Business Context
ShopSphere, a mid-sized e-commerce marketplace with 2.5M monthly users, wants to improve customer targeting. The growth team needs both a supervised model to predict which customers will make a purchase in the next 30 days and an unsupervised model to segment customers for lifecycle marketing.
Dataset
You are given a customer-level dataset built from 12 months of activity.
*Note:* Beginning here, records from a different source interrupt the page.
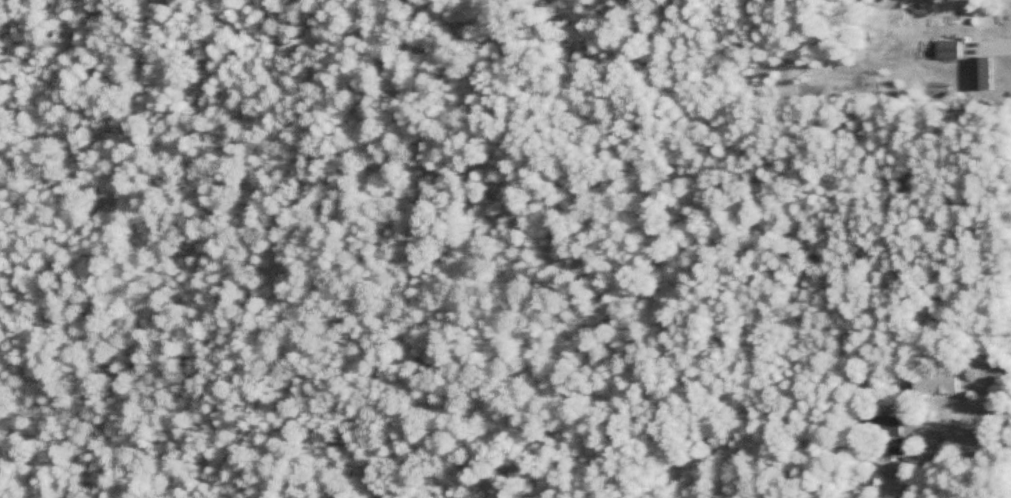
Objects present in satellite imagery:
building: (947, 49)
building: (978, 69)
building: (935, 382)
building: (884, 424)
road: (964, 433)

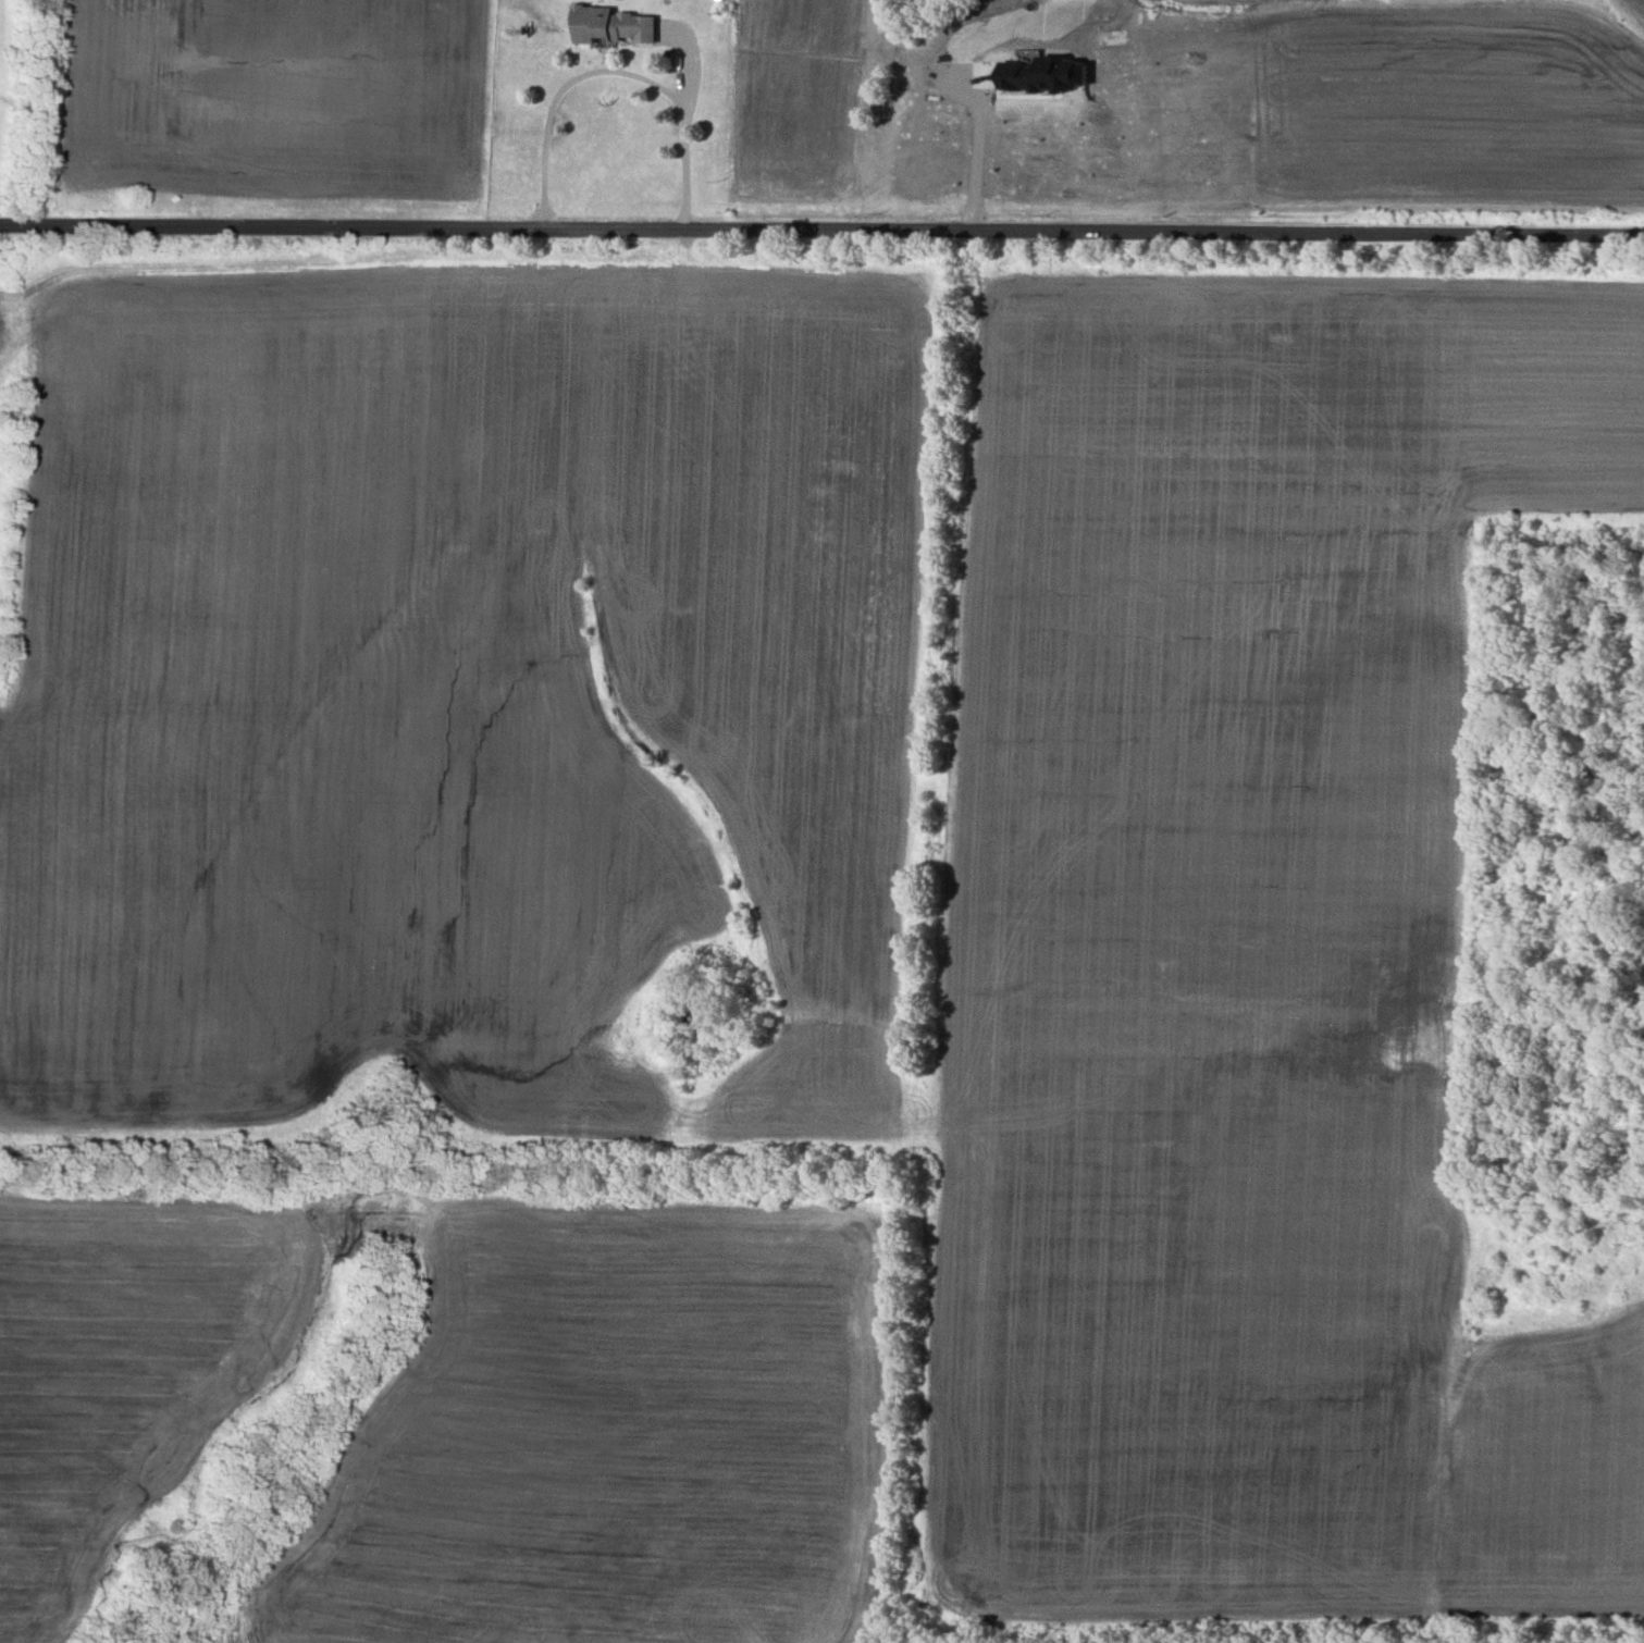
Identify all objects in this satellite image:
building: (612, 26)
road: (606, 57)
road: (675, 68)
road: (615, 70)
road: (697, 73)
building: (1045, 74)
crop: (263, 113)
crop: (1193, 117)
road: (976, 155)
road: (821, 229)
crop: (864, 821)
crop: (141, 1356)
crop: (603, 1434)

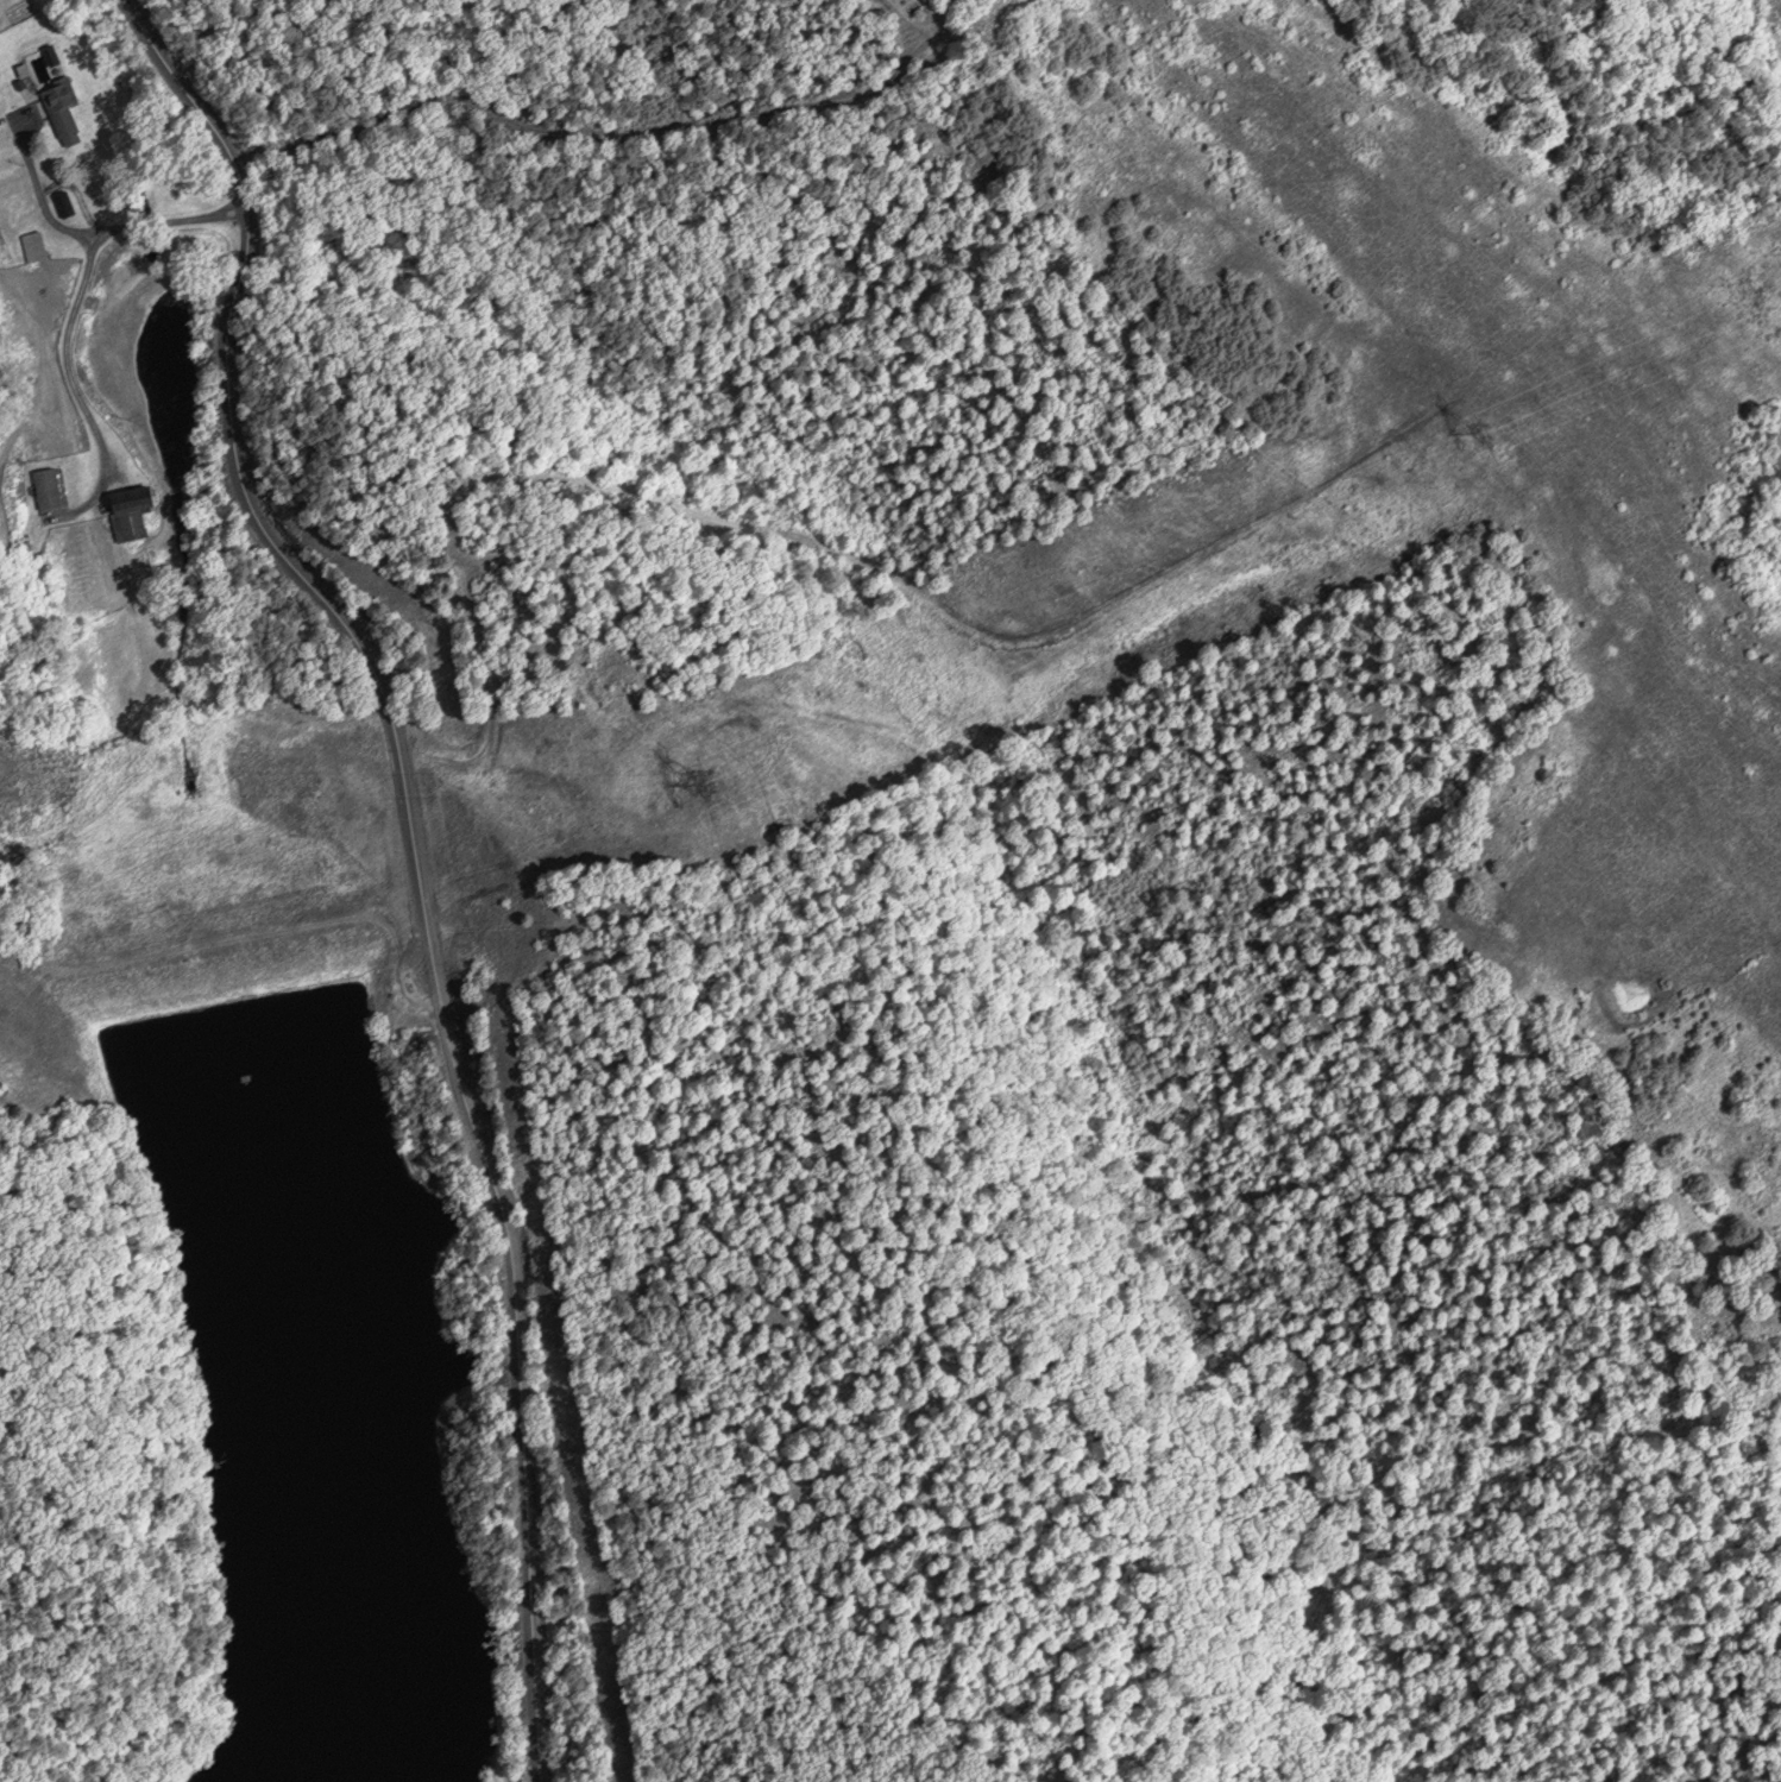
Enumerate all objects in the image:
building: (63, 109)
road: (600, 126)
road: (99, 228)
building: (38, 243)
road: (73, 388)
power tower: (1482, 432)
building: (50, 485)
building: (132, 513)
power tower: (703, 779)
road: (414, 852)
park: (236, 1234)
park: (598, 1394)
| Feature Group | Count | Examples |
|---|
| Behavioral | 12 | sessions_last_30d, avg_session_duration, pages_per_session, cart_add_rate |
| Transactional | 8 | orders_last_90d, avg_order_value, discount_usage_rate, return_rate |
| Engagement | 6 | email_open_rate, push_click_rate, days_since_last_visit |
| Demographic / Account | 5 | region, device_type, acquisition_channel, account_age_days |
| Target | 1 | purchased_next_30d |
- Size: 120K customers, 31 columns total
- Target: Binary label indicating whether the customer made at least one purchase in the following 30 days
- Class balance: 28% positive, 72% negative
- Missing data: 10% missing in engagement features, 4% missing in demographic fields
Success Criteria
A good solution should:
- Clearly explain the difference between supervised and unsupervised learning through the chosen modeling approach
- Achieve ROC-AUC >= 0.82 for purchase prediction on the held-out test set
- Produce 3-6 customer segments with interpretable behavioral patterns
- Provide a recommendation for when each approach should be used in production
Constraints
- Marketing stakeholders need interpretable outputs, not a black-box-only solution
- Batch scoring must complete in under 10 minutes for 120K customers
- The segmentation approach should be stable enough to refresh monthly
Deliverables
- Build a supervised learning pipeline for purchase prediction
- Build an unsupervised learning pipeline for customer segmentation
- Compare the goals, inputs, outputs, and evaluation of both approaches
- Explain feature engineering, preprocessing, and model selection decisions
- Report metrics and business recommendations for deployment